A sobrecarga de tendências que inundam Brooklyn, o bairro com mais pinta de Nova Iorque, reflecte-se no ridículo que às vezes assumem os seus habitantes mais empenhados em ocupar um lugar marginal à moda dominante, que acaba por representar o seu equivalente contra-cultural: Sierra Cassidy, a menos insuportável das manas Cocorosie, e Matteah Baim, gestor do santuário freak também conhecido como a label Voodoo-EROS, formam o duo Metallic Falcons e surgem nas fotografias que acompanham o booklet de Desert Doughnuts com trajes muito semelhantes aos que a porção mais horrorizada da memória corresponde ao Ku Klux Klan. Ganha, com isso, maior credibilidade uma ambiciosa teoria da conspiração que associava o nome das Cocorosie a uma espécie de racismo trocista verificado em aglomerações conhecidas por Kill Whitey Parties, ocorridas em Brooklyn e propícias à escuta e dança do mais rude hip-hop, emulando todos os seus rituais, mas tornando o acesso a isso exclusivo de uma classe mais rica (e caucasiana) que tinha num DJ tão branco como a cal o anfitrião de tal folia. O artigo pode ser consultado na integra aqui e, a julgar que é verídico o seu conteúdo, percebe-se que não se trata apenas de lodo artístico aquele em que se encontram mergulhadas as Cocorosie que, até ver, têm em The Adventures of Ghosthorse and Stillborn o pior disco do ano. Ao que faz crer o tal artigo, Bianca Cassidy (a outra mana) tinha nas tais festas Kill Whitey a passerelle ideal para pavonear os seus fatos de treino Sean John (linha de roupa assinada por P. Diddy) e demonstrar a paixão pelo Wu-Tang Clan (desconhece-se a ordem de predilecção face aos clãs) invocando o sagrado nome de (muthafuckin’) Ruckus. Tudo isso sem se sujeitar à suposta violência mais hardcore do hip-hop.

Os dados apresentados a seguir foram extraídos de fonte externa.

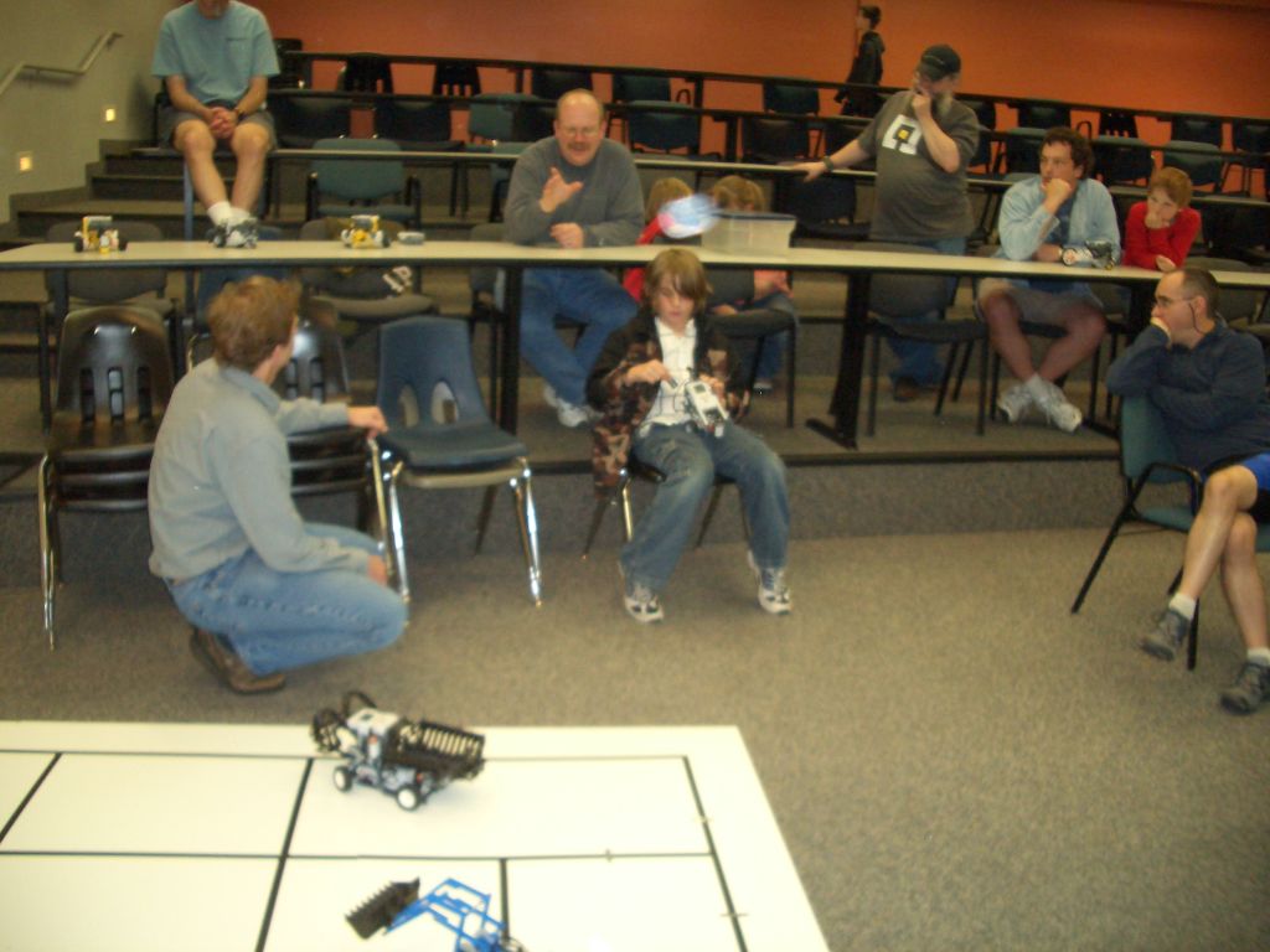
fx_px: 1284
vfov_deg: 40.7
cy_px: 476
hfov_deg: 52.6
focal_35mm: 35
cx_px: 635
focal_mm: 5.8
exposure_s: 1/60
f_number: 2.6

Perde-se um parágrafo inteiro com uma associação rebuscada porque a leitura sociológica ou simbólica de Desert Doughnuts será porventura um dos seus escassos interesses. Tudo o resto revela flagrantemente que Serra Cassidy não deixará de repetir os mesmos trejeitos celestiais da sua angélica (embora polisaturada) voz só porque este seu novo contexto musical tenta, a custo, colar texturas gasosas e rock plástico aos habituais recursos acústicos pouco ortodoxos dos discos de Cocorosie. Em termos concretos, o que se escuta são desastrosos reaproveitamentos de apontamentos bucólicos tipicamente Cocorosie (teclados floridos e coros cândidos), ora tornados mais convalescentes por sobredosagem de ketamina (e produção apostada em desfocar), ora abruptamente violentados por investidas pós-rock surgidas do nada (e sem nada a acrescentar). Na prática, isso consegue ser tão irritante como ver uma mais serena audição ao computador ser involuntariamente interrompida por uma intrépida explosão de rock Myspace ou pelos toques de telemóvel xunga impingidos por um pop-up suspeito.

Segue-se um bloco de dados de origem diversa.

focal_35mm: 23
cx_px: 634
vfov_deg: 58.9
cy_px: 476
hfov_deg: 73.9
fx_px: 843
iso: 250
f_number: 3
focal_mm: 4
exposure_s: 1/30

Mais lamentável consegue ser o desperdício de talento que ocorre por efeito da reacção pavloviana que atrai, de novo, Antony e Devendra Banhart até uma inconsequente armadilha Cassidy: o primeiro cede um esboço caricatural de si mesmo a “Nighttime and Morning”, o segundo oferece o reputado nome e a guitarra eléctrica quase John Frusciante a uma “A Heart of Birdsong” sem ponta de interesse onde atracar o seu aspecto fantasmagórico.
O mais seguro será mesmo não adiantar muito mais a maledicência dirigida a um disco lançado por uma label que tem por nome Voodoo-EROS, além de que nunca se sabe até onde vão os contactos latinos e influência das manas Cassidy. Bianca e a pandilha Brooklyn que recrutou para Desert Doughnuts falham redondamente num disco que, até certo ponto, se assemelha muito a um tributo pós-moderno prestado ao infinitamente superior Desertshore pelo qual é responsável Nico (a infiltrada dos Velvet Underground que veio a garantir mérito próprio com as suas obras folk). Importa saber até onde, numa escala de karma negativo, podem ir as Cocorosie e os discos em que se empenharem daqui em diante. Era à sua maneira divertido o trocadilho elaborado por Axl Rose quando recentemente se dirigiu, como o roto para o nu, ao rock de pândega dos Eagles of Death Metal, acusando-os de mais se parecerem com os Pigeons of Death Metal (Pombos do Death Metal). Pela mesma tabela, refira-se que o material que compõe estes falcões encontra-se escancarado no nome do projecto que lhes é materno, desde que lido com diferente acentuação.